Georgetown’s sessions featured “Di Luar Bayangan” a series of films of activists and citizens trying to get answers on family members who died while in custody. In Langkawi, locals gathered for a screening on “Petani Bukan Pemalas” and a discussion on the challenges and opportunities of the island’s paddy farmers, many of whom are cultivating organic rice.  

So even as viewers were deprived of the communal experience of being physically together in a cinema, their passion was translated online through their viewership and through the chat boxes of online screening platform Cloud Theatre. Rather than dampening participation, the online screenings allowed those who could not attend a physical screening in the past to do so this year.  

This enthusiasm was also due to the fact that some of the biggest films this year – “Ayahku Dr G’, “Petani Bukan Pemalas”, “Meniti Senja” – were stories of ordinary people over-coming steep obstacles.

“Ayahku, Dr G” was of a daughter fighting to save her father who is on death row just because he used marijuana to cure his chronic illnesses. “Petani Bukan Pemalas” featured a courageous paddy farmer taking on a system that traps farmers like him in a vicious cycle of decreasing harvests and debts.
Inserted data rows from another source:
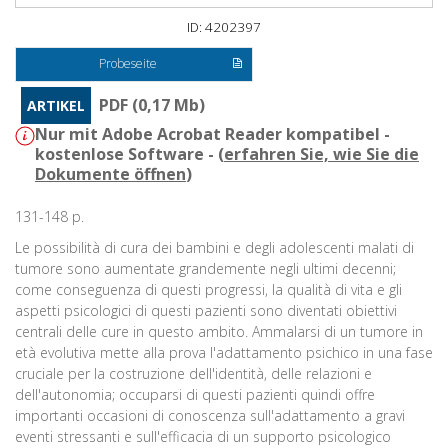
ID: 4202397
Probeseite
PDF (0,17 Mb)
ARTIKEL
Nur mit Adobe Acrobat Reader kompatibel -
kostenlose Software - (
erfahren Sie, wie Sie die
Dokumente öffnen
)
131-148 p.
Le possibilità di cura dei bambini e degli adolescenti malati di
tumore sono aumentate grandemente negli ultimi decenni;
come conseguenza di questi progressi, la qualità di vita e gli
aspetti psicologici di questi pazienti sono diventati obiettivi
centrali delle cure in questo ambito. Ammalarsi di un tumore in
età evolutiva mette alla prova l'adattamento psichico in una fase
cruciale per la costruzione dell'identità, delle relazioni e
dell'autonomia; occuparsi di questi pazienti quindi offre
importanti occasioni di conoscenza sull'adattamento a gravi
eventi stressanti e sull'efficacia di un supporto psicologico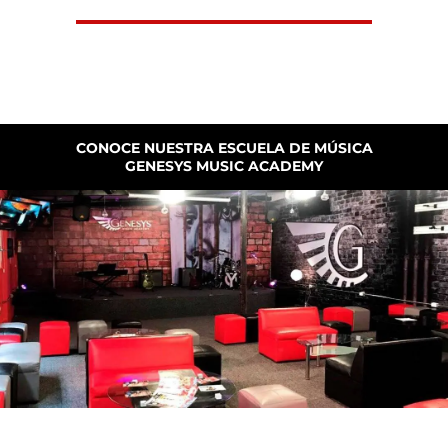
CONOCE NUESTRA ESCUELA DE MÚSICA
GENESYS MUSIC ACADEMY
And then there is Muji, the protagonist of “Meniti Senja”, who uses her own money to run an elderly care centre where 80% of its residents are either poor or have been abandoned by their children.      
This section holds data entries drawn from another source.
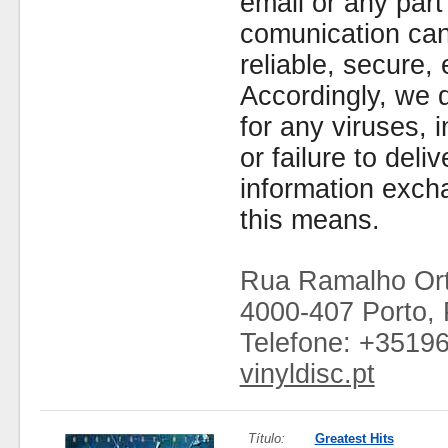
email or any part
comunication can
reliable, secure, 
Accordingly, we d
for any viruses,
or failure to deliv
information exc
this means.
Rua Ramalho Ort
4000-407 Porto, 
Telefone: +3519
vinyldisc.pt
Título:
Greatest Hits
“Selai Kayu Yek” and “Klinik Ku Hutan” were two other films that captured the hearts of audiences for their inventive portrayals of issues faced by Orang Asli women. The films themselves were written, shot and produced by Orang Asli women, perhaps the first of such works by members of this community who are seldom given a voice in the mainstream media and films. Besides congratulating the women in the film, viewers pledged to support more of such works and demanded that these films be screened on public television.

Book-ending the festival was the premier of “Nasir Jani Melawan Lembaga Puaka”, a film on Malaysia’s censorship of the art form itself – a recurring issue at the core of the festival and Freedom Film’s Network’s mission. The film concerns iconic filmmaker Nasir Jani’s long struggle against censorship, the toll its had on his life and career and its affect on the Malaysian public. The festival signed off with a talk with another regional film icon Riri Riza, on the experience of Indonesian filmmakers who changed the republic’s laws on censorship.
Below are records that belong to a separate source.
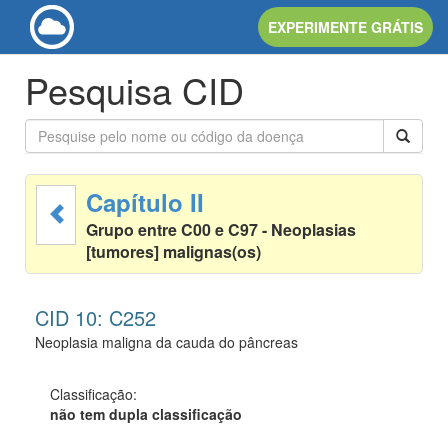
EXPERIMENTE GRÁTIS
Pesquisa CID
Capítulo II
Grupo entre C00 e C97 - Neoplasias
[tumores] malignas(os)
CID 10: C252
Neoplasia maligna da cauda do pâncreas
Classificação:
não tem dupla classificação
Kota Kinabalu’s session with “Shades of Love” included a discussion on the struggles of sex worker in Sabah during the pandemic. The empowerment of indigenous women’s voices became the theme of screenings in Kuching which featured “Selai Kayu Yek” and “Klinikku Hutan”.

So although FFF2020 was drastically scaled down and moved online because of the pandemic, it did not lose the love, passion and support it has always received. In fact, the online festival showed that instead of being a roadblock, technology can be properly harnessed to shrink distances and lower barriers to reach viewers who in the past could not make it to a physical screening. This bodes well for the future of FFF’s films as it means more and more people would get the chance to experience the stories, interact with storytellers and support their causes.

Although the pandemic cut the timing and scale of the festival, there was almost no effect on the heaps of love and support for its films.